Proof that a rational is a repeating decimal.

Question

It's true, But how can we prove that fact?

Answer 1

When you divide numerator by denominator to find the decimal expression, there are three possibilities:

1. The quotient is integer.
2. The reaminder is eventually $0$ after the comma. This gives a finite decimal representation.
3. The interesting case: the remainder is never 0.

Let $n$ be the denominator (assume that it is positive). When you are finding decimal digits, you compute the quotient, then the remainder and add a $0$ to it. But there are only $n-1$ possibilities for the remainder. Thus, when you have done this process $n$ times, you must get a repeated remainder. There begins the period.

Answer 2

Let $q=m/n$ be a rational, where $m,n$ are integers. We may assume that $0<m<n$ and $m,n$ relatively prime.

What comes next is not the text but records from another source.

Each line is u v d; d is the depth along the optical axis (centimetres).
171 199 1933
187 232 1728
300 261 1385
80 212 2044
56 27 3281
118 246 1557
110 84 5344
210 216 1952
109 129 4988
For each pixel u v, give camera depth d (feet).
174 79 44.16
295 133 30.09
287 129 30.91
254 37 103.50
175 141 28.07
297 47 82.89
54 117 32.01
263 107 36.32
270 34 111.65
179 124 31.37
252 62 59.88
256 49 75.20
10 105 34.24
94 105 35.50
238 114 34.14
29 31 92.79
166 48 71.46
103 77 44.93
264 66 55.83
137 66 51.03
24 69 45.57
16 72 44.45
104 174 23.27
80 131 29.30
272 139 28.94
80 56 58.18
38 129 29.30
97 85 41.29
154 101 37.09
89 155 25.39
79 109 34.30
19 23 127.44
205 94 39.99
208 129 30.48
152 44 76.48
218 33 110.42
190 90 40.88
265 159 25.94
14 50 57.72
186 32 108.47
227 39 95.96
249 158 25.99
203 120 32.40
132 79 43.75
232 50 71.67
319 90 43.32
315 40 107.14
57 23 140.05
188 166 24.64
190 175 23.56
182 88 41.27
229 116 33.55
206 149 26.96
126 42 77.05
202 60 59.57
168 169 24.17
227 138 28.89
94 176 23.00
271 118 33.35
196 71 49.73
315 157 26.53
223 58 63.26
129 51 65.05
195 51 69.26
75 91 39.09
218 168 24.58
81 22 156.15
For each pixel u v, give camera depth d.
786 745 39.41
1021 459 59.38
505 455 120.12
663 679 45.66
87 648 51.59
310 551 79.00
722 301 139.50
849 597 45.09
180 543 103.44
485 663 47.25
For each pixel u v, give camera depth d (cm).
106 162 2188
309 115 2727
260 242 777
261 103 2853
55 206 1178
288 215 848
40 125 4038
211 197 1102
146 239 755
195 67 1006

We may also assume that $m$ and $10$ are relatively primes.

For if not, assume that $\varrho$ and $\sigma$ are the largest non-negative integers, so that $$ 2^\varrho\mid n\quad\text{and}\quad 5^\sigma \mid n, $$ and hence $n=2^\varrho 5^\sigma n_1$, where $n_1$ and $10$ are relatively primes and $$ \frac{m}{n}=\frac{m}{2^\varrho 5^\sigma n_1}=\frac{2^{\tau-\varrho}5^{\tau-\sigma} m}{10^\tau n}=\frac{1}{10^\tau}\cdot\frac{m_1}{n_1}. $$ where $\tau=\max\{\varrho,\sigma\}$. Clearly, if we show that $m_1/n_1$ has a periodic decimal expansion, then so does $m/n$.

Then take the remainders $r_k$ of division of $10^k$ by $n$. As these powers are infinite and $r_k\in\{0,1,\ldots,n-1\}$, then there exist $k_1,k_2$, such that $k_1<k_2$ and $r_{k_1}=r_{k_2}$, and hence $$ n \mid 10^{k_2}-10^{k_1}=10^{k_2-k_1}(10^{k_1}-1), $$ and since $\ell$ is relatively prime to $10$, then $$ n \mid 10^{k_1}-1, $$ and thus $10^{k_1}-1=n\ell$, for some $\ell\in\mathbb N$. Hence $$ \frac{m}{n}=\frac{m\ell}{n\ell}=\frac{m\ell}{10^{k_1}-1}=\frac{M}{10^{k_1}-1}, $$ where $$ 1\le M=m\ell<10^{k_1}-1. $$ Clearly, every number of the form $\dfrac{M}{10^{k_1}-1}$, where $M=m\ell$, has a periodic decimal expansion as $$ \dfrac{1}{10^{k_1}-1}=\dfrac{1}{10^{k_1}}+\dfrac{1}{10^{2{k_1}}}+\dfrac{1}{10^{3{k_1}}}+\cdots, $$ and so does $\dfrac{m}{n}$.